WORK INSTRUCTIONS: Sift the listing for lines that hold the string "displays" and pull them out.

GIVEN RECORDS:
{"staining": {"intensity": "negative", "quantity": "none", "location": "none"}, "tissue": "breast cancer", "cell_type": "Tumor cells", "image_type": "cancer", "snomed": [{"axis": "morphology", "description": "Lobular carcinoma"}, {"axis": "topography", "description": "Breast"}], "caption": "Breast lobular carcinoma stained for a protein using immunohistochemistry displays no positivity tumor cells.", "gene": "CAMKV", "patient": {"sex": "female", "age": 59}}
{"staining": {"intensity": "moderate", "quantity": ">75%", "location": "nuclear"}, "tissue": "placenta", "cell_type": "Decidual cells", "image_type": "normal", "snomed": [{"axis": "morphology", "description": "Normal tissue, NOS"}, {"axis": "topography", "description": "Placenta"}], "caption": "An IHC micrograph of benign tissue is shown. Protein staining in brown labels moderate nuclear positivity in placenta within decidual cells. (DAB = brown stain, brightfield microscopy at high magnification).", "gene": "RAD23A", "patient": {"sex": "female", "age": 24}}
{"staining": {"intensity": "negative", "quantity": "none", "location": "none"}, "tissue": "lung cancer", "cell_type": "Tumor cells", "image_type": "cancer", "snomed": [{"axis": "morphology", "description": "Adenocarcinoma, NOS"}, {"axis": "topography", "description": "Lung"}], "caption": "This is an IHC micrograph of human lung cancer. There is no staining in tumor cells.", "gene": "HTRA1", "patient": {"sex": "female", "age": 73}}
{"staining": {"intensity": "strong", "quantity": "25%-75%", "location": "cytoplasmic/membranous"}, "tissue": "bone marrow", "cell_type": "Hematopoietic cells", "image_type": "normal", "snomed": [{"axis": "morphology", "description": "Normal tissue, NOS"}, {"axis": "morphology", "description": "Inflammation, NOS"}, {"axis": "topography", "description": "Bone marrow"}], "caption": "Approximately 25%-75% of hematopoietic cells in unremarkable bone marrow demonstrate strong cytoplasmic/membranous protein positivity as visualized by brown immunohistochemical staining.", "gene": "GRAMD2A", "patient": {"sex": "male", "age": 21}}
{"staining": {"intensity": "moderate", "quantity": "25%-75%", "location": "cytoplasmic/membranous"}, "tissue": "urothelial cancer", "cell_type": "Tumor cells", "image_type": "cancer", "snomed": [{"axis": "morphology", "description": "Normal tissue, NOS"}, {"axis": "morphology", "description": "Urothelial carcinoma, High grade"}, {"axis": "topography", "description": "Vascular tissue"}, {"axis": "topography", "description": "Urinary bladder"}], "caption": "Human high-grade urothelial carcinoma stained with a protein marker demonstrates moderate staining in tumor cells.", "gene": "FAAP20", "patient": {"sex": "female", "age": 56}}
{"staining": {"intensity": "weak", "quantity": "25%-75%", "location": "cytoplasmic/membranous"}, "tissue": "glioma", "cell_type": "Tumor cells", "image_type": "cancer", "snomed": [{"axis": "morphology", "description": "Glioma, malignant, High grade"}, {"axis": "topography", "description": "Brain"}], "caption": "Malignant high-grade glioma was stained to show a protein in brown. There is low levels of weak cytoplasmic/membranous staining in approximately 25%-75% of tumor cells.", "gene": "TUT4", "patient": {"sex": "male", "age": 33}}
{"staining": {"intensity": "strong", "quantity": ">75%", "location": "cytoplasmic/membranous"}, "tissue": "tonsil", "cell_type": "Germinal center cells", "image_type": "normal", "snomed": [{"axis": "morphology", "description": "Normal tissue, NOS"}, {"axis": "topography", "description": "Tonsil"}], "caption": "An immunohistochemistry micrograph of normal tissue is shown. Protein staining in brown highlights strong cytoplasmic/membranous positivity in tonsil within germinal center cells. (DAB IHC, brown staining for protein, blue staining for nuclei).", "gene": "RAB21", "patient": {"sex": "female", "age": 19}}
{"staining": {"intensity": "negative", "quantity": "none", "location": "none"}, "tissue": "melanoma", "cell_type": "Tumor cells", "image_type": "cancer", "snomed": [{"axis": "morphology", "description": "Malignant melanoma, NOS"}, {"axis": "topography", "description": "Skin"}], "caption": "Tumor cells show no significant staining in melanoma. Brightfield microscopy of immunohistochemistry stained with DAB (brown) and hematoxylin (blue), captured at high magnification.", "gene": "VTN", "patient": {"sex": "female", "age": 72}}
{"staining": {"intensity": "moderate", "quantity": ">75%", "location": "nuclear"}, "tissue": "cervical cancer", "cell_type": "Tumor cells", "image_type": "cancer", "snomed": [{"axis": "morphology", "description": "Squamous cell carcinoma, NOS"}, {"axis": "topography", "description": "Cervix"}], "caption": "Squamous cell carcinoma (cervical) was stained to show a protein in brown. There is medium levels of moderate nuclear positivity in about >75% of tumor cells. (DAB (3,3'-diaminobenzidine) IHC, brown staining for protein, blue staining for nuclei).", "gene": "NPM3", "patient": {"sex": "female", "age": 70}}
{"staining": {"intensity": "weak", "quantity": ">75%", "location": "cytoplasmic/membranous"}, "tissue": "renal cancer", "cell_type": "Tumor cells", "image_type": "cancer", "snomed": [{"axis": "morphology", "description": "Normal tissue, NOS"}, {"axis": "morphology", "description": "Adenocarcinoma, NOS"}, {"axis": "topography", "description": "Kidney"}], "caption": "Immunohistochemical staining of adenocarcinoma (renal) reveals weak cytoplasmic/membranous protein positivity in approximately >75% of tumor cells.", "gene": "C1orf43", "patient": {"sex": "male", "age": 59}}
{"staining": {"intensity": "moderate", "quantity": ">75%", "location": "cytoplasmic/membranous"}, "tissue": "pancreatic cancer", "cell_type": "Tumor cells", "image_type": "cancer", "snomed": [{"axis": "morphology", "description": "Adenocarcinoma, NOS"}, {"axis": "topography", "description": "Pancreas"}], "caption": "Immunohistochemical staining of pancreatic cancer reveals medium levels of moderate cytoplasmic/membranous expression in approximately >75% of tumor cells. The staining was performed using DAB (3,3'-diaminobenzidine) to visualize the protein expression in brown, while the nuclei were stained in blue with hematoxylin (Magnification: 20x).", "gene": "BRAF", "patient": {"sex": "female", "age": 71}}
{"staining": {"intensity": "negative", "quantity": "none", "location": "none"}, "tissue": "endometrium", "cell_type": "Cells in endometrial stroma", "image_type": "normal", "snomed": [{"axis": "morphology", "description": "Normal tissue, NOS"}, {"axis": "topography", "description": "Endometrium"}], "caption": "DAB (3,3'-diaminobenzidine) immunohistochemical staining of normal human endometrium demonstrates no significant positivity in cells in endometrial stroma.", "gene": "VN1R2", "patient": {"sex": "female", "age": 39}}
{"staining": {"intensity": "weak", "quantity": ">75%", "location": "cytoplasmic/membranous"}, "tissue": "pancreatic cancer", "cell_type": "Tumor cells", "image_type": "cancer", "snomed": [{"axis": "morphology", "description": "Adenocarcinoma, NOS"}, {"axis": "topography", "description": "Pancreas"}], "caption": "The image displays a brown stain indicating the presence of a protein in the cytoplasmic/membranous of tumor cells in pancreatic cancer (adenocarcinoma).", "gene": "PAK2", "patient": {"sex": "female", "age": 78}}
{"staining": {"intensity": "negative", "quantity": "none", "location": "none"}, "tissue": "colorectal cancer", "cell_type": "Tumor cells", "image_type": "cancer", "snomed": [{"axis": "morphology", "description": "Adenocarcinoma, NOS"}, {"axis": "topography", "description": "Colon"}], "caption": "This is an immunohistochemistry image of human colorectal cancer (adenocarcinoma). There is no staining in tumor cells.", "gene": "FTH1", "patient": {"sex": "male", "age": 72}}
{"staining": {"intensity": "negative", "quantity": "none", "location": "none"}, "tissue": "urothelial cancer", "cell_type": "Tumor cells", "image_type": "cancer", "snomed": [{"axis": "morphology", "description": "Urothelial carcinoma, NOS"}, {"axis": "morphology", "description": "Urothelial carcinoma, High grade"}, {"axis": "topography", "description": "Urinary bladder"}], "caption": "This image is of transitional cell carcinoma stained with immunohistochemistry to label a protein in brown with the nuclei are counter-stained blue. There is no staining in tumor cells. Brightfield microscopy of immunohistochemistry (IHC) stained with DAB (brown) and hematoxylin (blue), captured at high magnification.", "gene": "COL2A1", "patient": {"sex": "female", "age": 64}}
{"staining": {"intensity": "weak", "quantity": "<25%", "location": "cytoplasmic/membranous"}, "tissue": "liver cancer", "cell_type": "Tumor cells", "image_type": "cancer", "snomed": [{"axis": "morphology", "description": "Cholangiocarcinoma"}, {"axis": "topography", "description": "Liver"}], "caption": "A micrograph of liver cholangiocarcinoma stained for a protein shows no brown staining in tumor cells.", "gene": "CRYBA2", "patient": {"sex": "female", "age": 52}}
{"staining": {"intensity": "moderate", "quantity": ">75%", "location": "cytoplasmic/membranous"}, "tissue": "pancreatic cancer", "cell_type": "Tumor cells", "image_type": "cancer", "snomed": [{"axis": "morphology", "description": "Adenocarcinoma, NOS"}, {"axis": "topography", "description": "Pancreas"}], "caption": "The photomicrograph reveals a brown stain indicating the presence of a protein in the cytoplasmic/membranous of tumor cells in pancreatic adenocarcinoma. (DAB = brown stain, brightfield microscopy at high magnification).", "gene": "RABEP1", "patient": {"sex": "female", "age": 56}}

RESPONSE BOX:
{"staining": {"intensity": "negative", "quantity": "none", "location": "none"}, "tissue": "breast cancer", "cell_type": "Tumor cells", "image_type": "cancer", "snomed": [{"axis": "morphology", "description": "Lobular carcinoma"}, {"axis": "topography", "description": "Breast"}], "caption": "Breast lobular carcinoma stained for a protein using immunohistochemistry displays no positivity tumor cells.", "gene": "CAMKV", "patient": {"sex": "female", "age": 59}}
{"staining": {"intensity": "weak", "quantity": ">75%", "location": "cytoplasmic/membranous"}, "tissue": "pancreatic cancer", "cell_type": "Tumor cells", "image_type": "cancer", "snomed": [{"axis": "morphology", "description": "Adenocarcinoma, NOS"}, {"axis": "topography", "description": "Pancreas"}], "caption": "The image displays a brown stain indicating the presence of a protein in the cytoplasmic/membranous of tumor cells in pancreatic cancer (adenocarcinoma).", "gene": "PAK2", "patient": {"sex": "female", "age": 78}}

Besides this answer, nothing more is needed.